— TASK DESCRIPTION —
Every entry is to be transcribed as it stands. Images stay out.

== Segment start ==

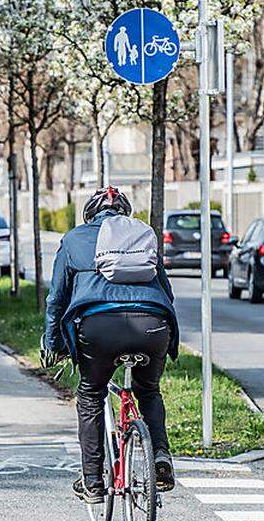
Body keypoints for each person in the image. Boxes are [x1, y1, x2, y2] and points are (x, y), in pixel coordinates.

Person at [42, 187, 179, 503]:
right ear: (125, 215)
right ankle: (159, 454)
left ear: (89, 214)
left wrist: (53, 342)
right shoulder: (143, 236)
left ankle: (92, 481)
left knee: (91, 394)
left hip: (99, 328)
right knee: (149, 391)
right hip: (153, 324)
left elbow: (57, 299)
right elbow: (166, 292)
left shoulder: (74, 239)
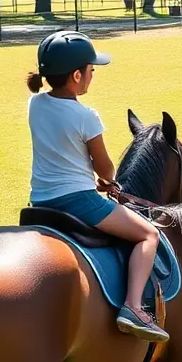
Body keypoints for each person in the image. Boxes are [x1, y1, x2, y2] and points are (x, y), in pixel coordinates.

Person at [26, 30, 168, 343]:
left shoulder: (34, 104)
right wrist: (110, 181)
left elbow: (63, 150)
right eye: (91, 70)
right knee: (149, 233)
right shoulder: (86, 116)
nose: (93, 74)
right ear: (76, 76)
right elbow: (104, 166)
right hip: (79, 202)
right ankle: (133, 307)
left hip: (40, 202)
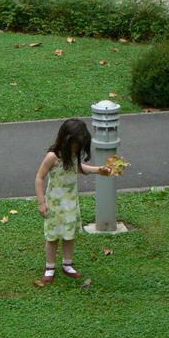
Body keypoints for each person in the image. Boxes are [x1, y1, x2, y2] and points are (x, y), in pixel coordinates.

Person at [34, 119, 110, 284]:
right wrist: (41, 202)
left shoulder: (73, 155)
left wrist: (99, 170)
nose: (77, 149)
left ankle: (67, 264)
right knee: (52, 237)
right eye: (75, 145)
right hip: (54, 205)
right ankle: (50, 267)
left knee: (69, 235)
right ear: (65, 140)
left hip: (70, 204)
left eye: (80, 146)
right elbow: (39, 178)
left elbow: (80, 168)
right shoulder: (52, 157)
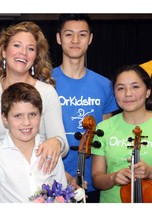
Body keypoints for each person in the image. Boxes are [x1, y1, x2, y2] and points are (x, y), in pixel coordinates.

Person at [0, 21, 68, 174]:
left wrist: (56, 142)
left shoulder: (46, 92)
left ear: (35, 57)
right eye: (17, 45)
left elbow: (62, 144)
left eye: (31, 48)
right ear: (3, 51)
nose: (23, 53)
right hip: (1, 174)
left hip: (36, 174)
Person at [51, 14, 119, 203]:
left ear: (90, 39)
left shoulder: (105, 85)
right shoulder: (45, 83)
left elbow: (106, 137)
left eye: (82, 35)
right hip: (53, 179)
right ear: (58, 38)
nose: (75, 40)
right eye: (68, 34)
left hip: (95, 181)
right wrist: (63, 175)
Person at [0, 82, 67, 202]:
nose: (26, 122)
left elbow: (63, 197)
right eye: (18, 116)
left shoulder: (51, 153)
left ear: (40, 115)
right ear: (5, 118)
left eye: (32, 114)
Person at [91, 64, 152, 203]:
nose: (128, 93)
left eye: (135, 87)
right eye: (121, 88)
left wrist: (150, 172)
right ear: (114, 93)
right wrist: (113, 177)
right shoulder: (103, 128)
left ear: (148, 91)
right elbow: (97, 178)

== Segment end ==

— TASK ANSWER —
Body keypoints for each person in the image. Boxes are [x1, y1, x2, y2] and points are (x, y), in pixel coordinates.

Person at [42, 187, 179, 503]:
right ear: (125, 215)
right ankle: (159, 454)
left ear: (89, 214)
left wrist: (53, 342)
right shoulder: (143, 236)
left ankle: (92, 481)
left knee: (91, 394)
left hip: (99, 328)
right knee: (149, 391)
right hip: (153, 324)
left elbow: (57, 299)
right elbow: (166, 292)
left shoulder: (74, 239)
Body keypoints for each person in the image. Boxes are [x1, y1, x2, y2] and points are (x, y), in pixel coordinates.

Person at [26, 30, 168, 343]:
left shoulder: (34, 104)
right wrist: (110, 181)
left elbow: (63, 150)
right eye: (91, 70)
right knee: (149, 233)
right shoulder: (86, 116)
nose: (93, 74)
right ear: (76, 76)
right elbow: (104, 166)
right hip: (79, 202)
right ankle: (133, 307)
left hip: (40, 202)
Body keypoints for each person in the image. Boxes are [x1, y1, x2, y2] and points are (x, y), in pixel coordinates.

Person at [34, 119, 110, 284]:
right wrist: (41, 202)
left shoulder: (73, 155)
left wrist: (99, 170)
nose: (77, 149)
left ankle: (67, 264)
right knee: (52, 237)
right eye: (75, 145)
right hip: (54, 205)
right ankle: (50, 267)
left knee: (69, 235)
right ear: (65, 140)
left hip: (70, 204)
left eye: (80, 146)
right elbow: (39, 178)
left elbow: (80, 168)
right shoulder: (52, 157)
Body keypoints for each person in the image. Boxes are [x1, y1, x2, y2] and points are (x, y), in pixel coordinates.

Person at [0, 21, 68, 174]:
left wrist: (56, 142)
left shoulder: (46, 92)
left ear: (35, 57)
right eye: (17, 45)
left elbow: (62, 144)
left eye: (31, 48)
right ear: (3, 51)
nose: (23, 53)
right hip: (1, 174)
left hip: (36, 174)
Person at [51, 14, 119, 203]:
left ear: (90, 39)
left shoulder: (105, 85)
right shoulder: (45, 83)
left elbow: (106, 137)
left eye: (82, 35)
right hip: (53, 179)
right ear: (58, 38)
nose: (75, 40)
right eye: (68, 34)
left hip: (95, 181)
right wrist: (63, 175)
Person at [0, 82, 67, 202]:
nose: (26, 122)
left elbow: (63, 197)
right eye: (18, 116)
left shoulder: (51, 153)
left ear: (40, 115)
right ear: (5, 118)
left eye: (32, 114)
Person at [91, 64, 152, 203]:
nose: (128, 93)
left eye: (135, 87)
right eye: (121, 88)
left wrist: (150, 172)
right ear: (114, 93)
right wrist: (113, 177)
right shoulder: (103, 128)
left ear: (148, 91)
right elbow: (97, 178)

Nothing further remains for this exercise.